**Required work**
Check each line of the data below for the string "Listing", then report how many lines have it and nothing else.

▬▬▬▬▬▬▬▬▬▬

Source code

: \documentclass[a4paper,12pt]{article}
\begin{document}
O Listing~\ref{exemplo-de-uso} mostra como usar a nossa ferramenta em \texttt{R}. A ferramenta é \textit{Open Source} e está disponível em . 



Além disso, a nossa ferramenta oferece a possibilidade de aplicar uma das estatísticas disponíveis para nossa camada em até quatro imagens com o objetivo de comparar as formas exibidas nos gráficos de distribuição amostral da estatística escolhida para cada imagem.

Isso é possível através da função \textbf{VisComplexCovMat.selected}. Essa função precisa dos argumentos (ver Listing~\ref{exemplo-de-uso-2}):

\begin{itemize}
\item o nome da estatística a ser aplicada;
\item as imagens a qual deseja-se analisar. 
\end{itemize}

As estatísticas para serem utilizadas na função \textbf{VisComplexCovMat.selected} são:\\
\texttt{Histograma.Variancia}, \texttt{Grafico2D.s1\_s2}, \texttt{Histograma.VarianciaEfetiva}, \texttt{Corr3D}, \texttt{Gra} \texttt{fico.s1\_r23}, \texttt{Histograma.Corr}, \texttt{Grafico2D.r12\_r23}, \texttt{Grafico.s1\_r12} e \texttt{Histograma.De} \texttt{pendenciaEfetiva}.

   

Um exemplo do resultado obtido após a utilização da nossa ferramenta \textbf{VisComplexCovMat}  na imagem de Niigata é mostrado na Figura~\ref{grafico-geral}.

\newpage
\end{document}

▬▬▬▬▬▬▬▬▬▬

**Answer for the task**
2